AIG, which is being sued for accounting fraud by the New York Attorney General's Office, has admitted to improperly documenting transactions.

Mr. Sullivan also said that AIG expects to file its second-quarter results on time, no later than Aug. 10.

Confirming some negative news, Mr. Sullivan reiterated a prior report that on the domestic life and retirement services side of the business, "certain producers are more cautious" in light of regulatory probes and negative publicity.

Asked more directly about the impact of ratings downgrades on AIG's business, Mr. Sullivan said that for general insurance (property-casualty) business, "there was generally little to no impact whatsoever."

However, "honestly, as we've disclosed, in the capital markets area the overall loss of triple-A credit rating has impacted our ability to trade in certain transactions," he said, referring to the financial products segment of the business. (AIG Financial Products operates in derivatives markets–including the equity, fixed income, foreign exchange, energy, metals, commodities and credit markets, according to information about the unit on AIG's Web site.)

Detailing what they have seen, AIG managers said that during the first quarter, although customers wouldn't call and say, "We're not dealing with you" for capital markets transactions, the company did notice that some business it thought it usually would have won had gone to other insurers at levels as competitive as AIG's. The company did not quantify how much of this financial products business was involved.

Now that all rating agencies, with the exception of Fitch, have taken AIG's ratings off credit watch, management said it was finding when it met with clients around the globe they are comfortable that "the knife has stopped falling" and they expect the financial products business to come back to AIG over time.

During the conference call, Mr.
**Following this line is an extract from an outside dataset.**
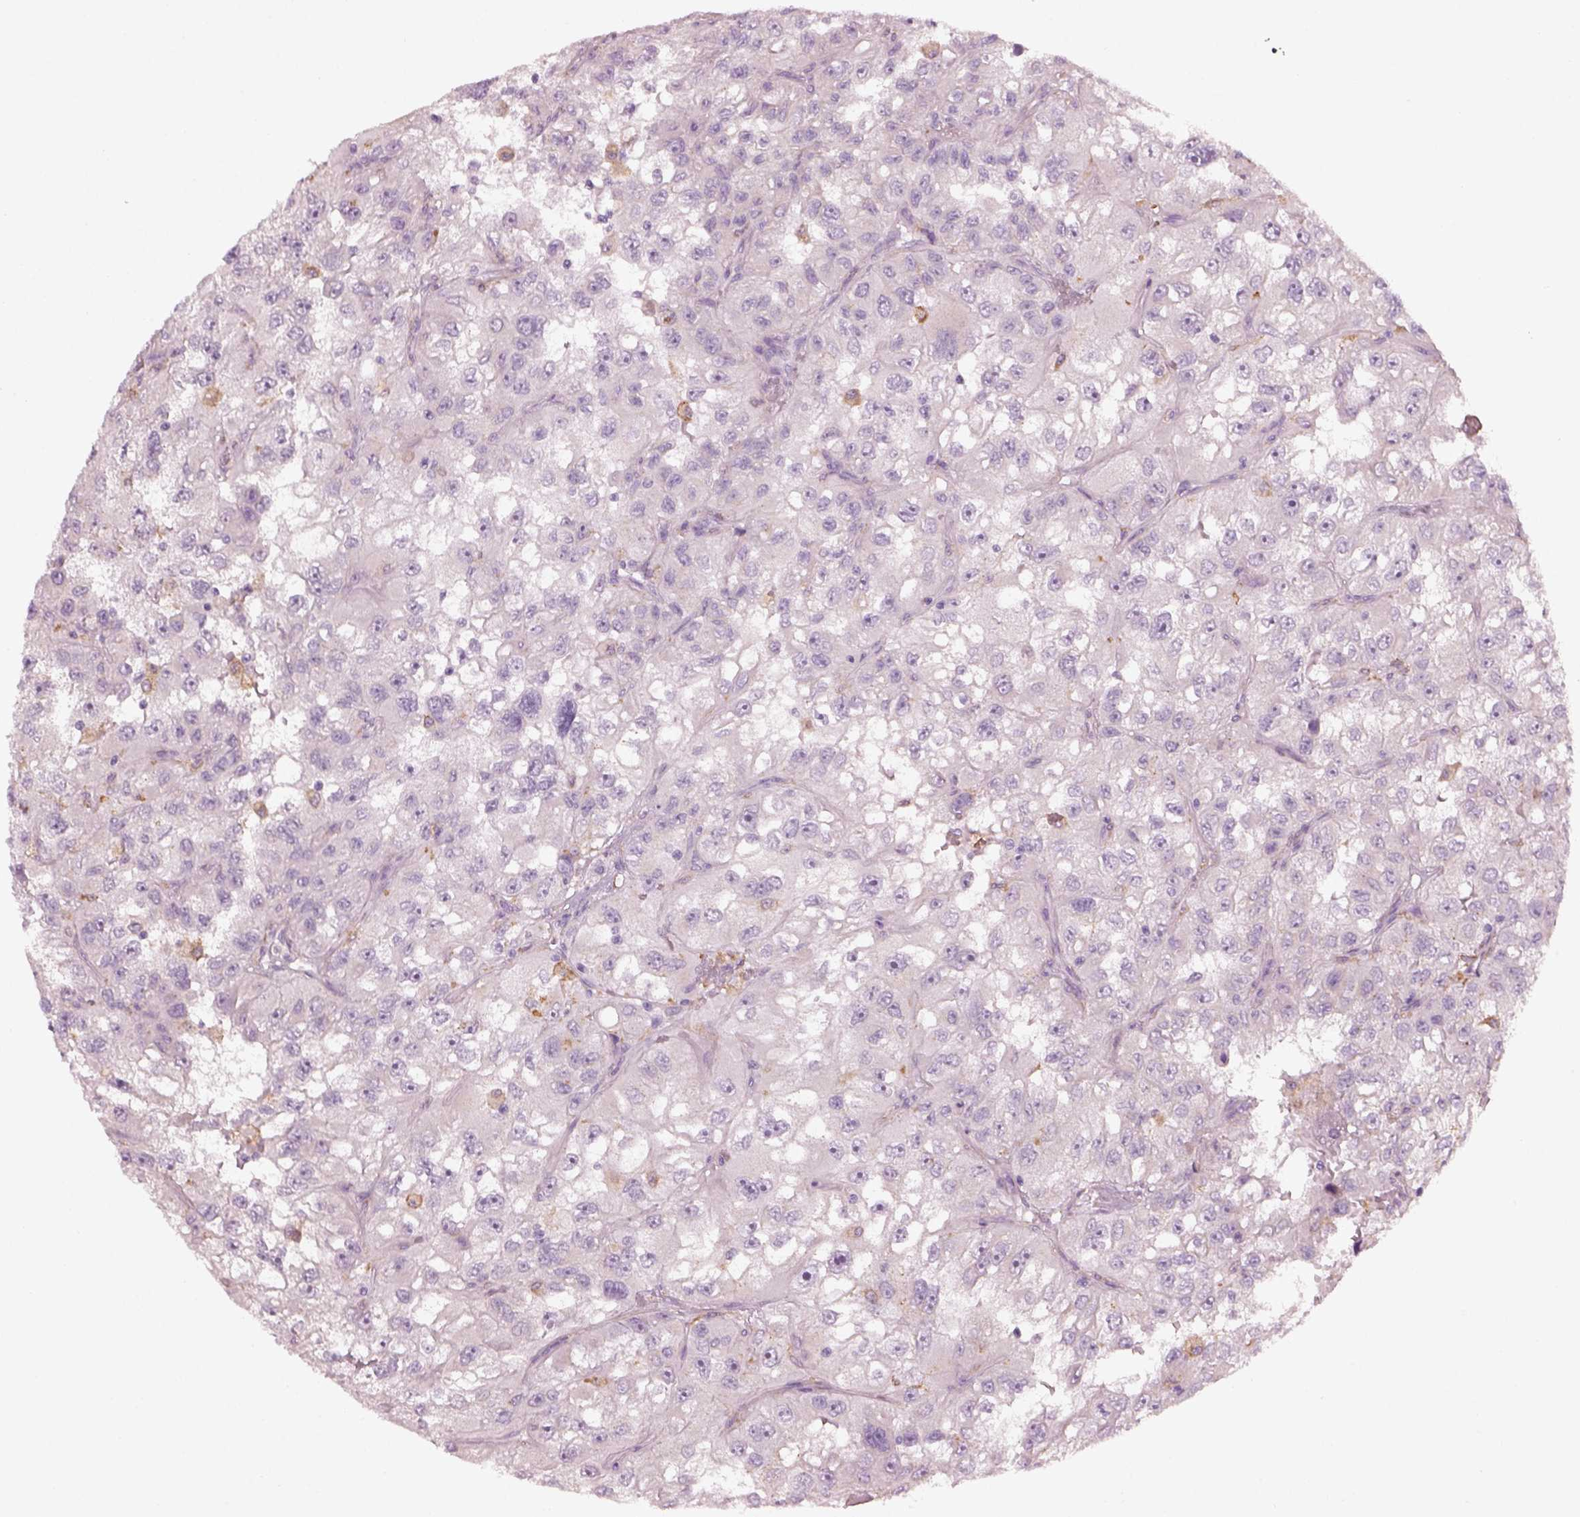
{"staining": {"intensity": "negative", "quantity": "none", "location": "none"}, "tissue": "renal cancer", "cell_type": "Tumor cells", "image_type": "cancer", "snomed": [{"axis": "morphology", "description": "Adenocarcinoma, NOS"}, {"axis": "topography", "description": "Kidney"}], "caption": "Immunohistochemistry (IHC) of human renal adenocarcinoma displays no expression in tumor cells. (Stains: DAB (3,3'-diaminobenzidine) IHC with hematoxylin counter stain, Microscopy: brightfield microscopy at high magnification).", "gene": "TMEM231", "patient": {"sex": "male", "age": 64}}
Sullivan confirmed that AIG did recently lose one foreign life insurance executive, but that he had no other major executive defections to report.

In the property-casualty segment, net premiums increased 7.6 percent to $10.8 billion, Mr. Sullivan reported, noting "downward pressure on certain commercial lines" such as property and directors and officers liability.
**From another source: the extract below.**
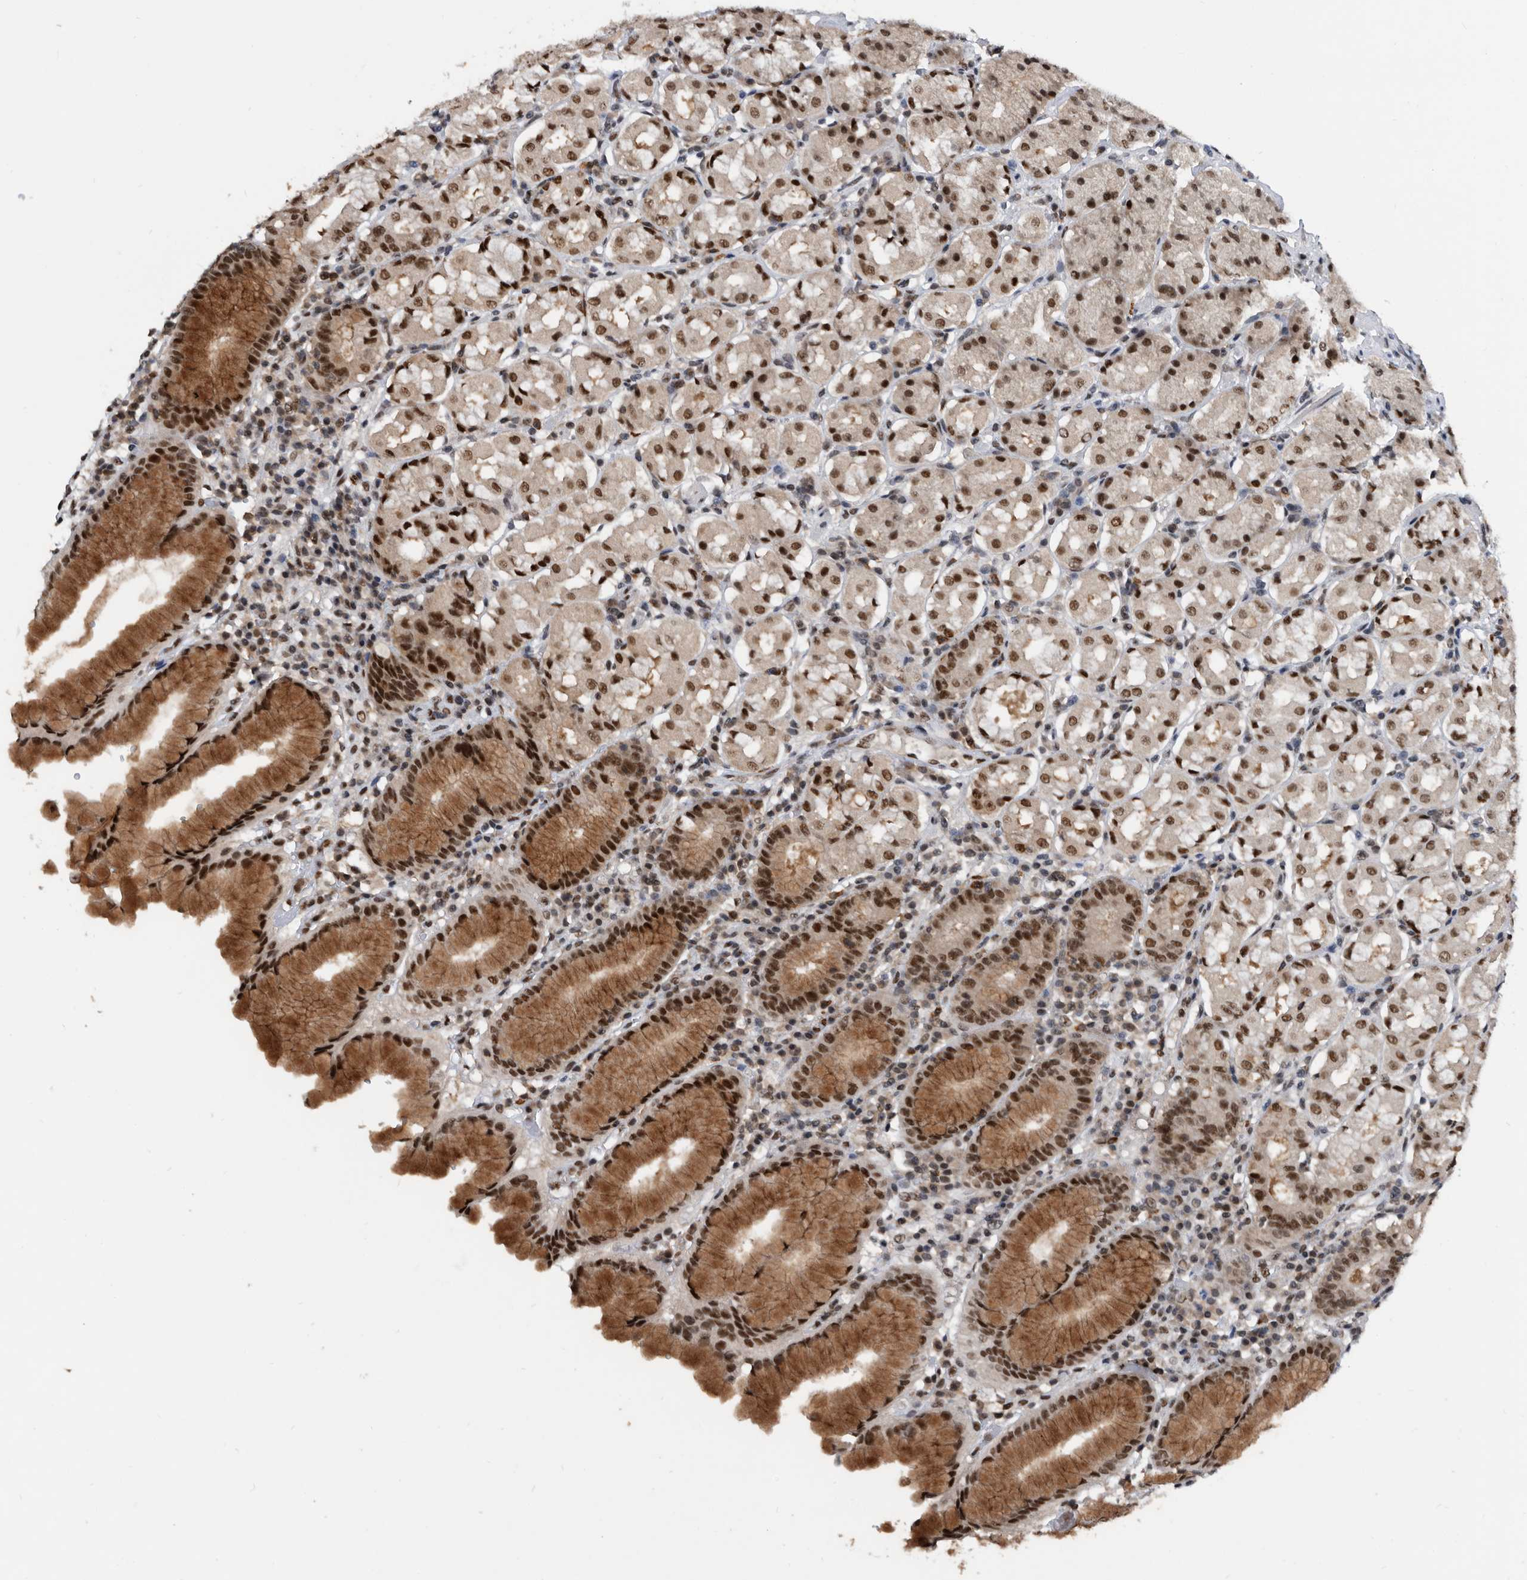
{"staining": {"intensity": "strong", "quantity": ">75%", "location": "nuclear"}, "tissue": "stomach", "cell_type": "Glandular cells", "image_type": "normal", "snomed": [{"axis": "morphology", "description": "Normal tissue, NOS"}, {"axis": "topography", "description": "Stomach"}, {"axis": "topography", "description": "Stomach, lower"}], "caption": "DAB immunohistochemical staining of benign human stomach displays strong nuclear protein expression in about >75% of glandular cells. Immunohistochemistry stains the protein of interest in brown and the nuclei are stained blue.", "gene": "ZNF260", "patient": {"sex": "female", "age": 56}}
Reporting on D&O insurance premiums that AIG pays to cover its own officers and directors in a proxy statement filed with the Securities & Exchange Commission last Tuesday, AIG said its premium payments rose 249 percent.

The 58-page report said the company's D&O coverage for the year ending May 24, 2005 was $9.4 million. For the year ending May 24, 2006 the company said its premium was $32.8 million.

The proxy report also revealed information on executive compensation. According to the statement, former AIG head Maurice Greenberg received a salary of $1 million and a bonus of $8 million in 2004, while Mr. Sullivan received $774,963 in salary and $830,000 in bonus.

In addition, Mr. Greenberg received more than $10 million through his relationships with C.V. Starr & Co. Inc. and Starr International Company Inc. (SICO), both business entities entwined with AIG. Mr. Sullivan received more than $4 million from this relationship. Mr. Greenberg is chairman of SICO and president and CEO of C.V. Starr.

AIG said it is currently untangling these relationships with C.V. Starr and SICO. It said AIG's officers and directors no longer hold positions with either of the offshore insurers.

Mr. Greenberg also received stock options worth more than $9 million, according to the report.

Mr. Greenberg retired from AIG in March in the face of ongoing investigations

Until this report, the compensation from C.V. Starr and SICO was not revealed, and AIG said it no longer has access to the company's books, adding that the figures in the proxy report are its best estimate to date.

The company added it "intends to provide new or enhanced compensation opportunities to AIG employees in order to reflect the compensation and benefits previously provided by C.V. Starr and SICO."

Sullivan mug and quote:

The first-quarter 2005 results demonstrate "the value of AIG's global diversity–both products and geography," said AIG President and Chief Executive Officer Martin Sullivan, reporting that all segments contributed to a 44 percent jump in first-quarter income.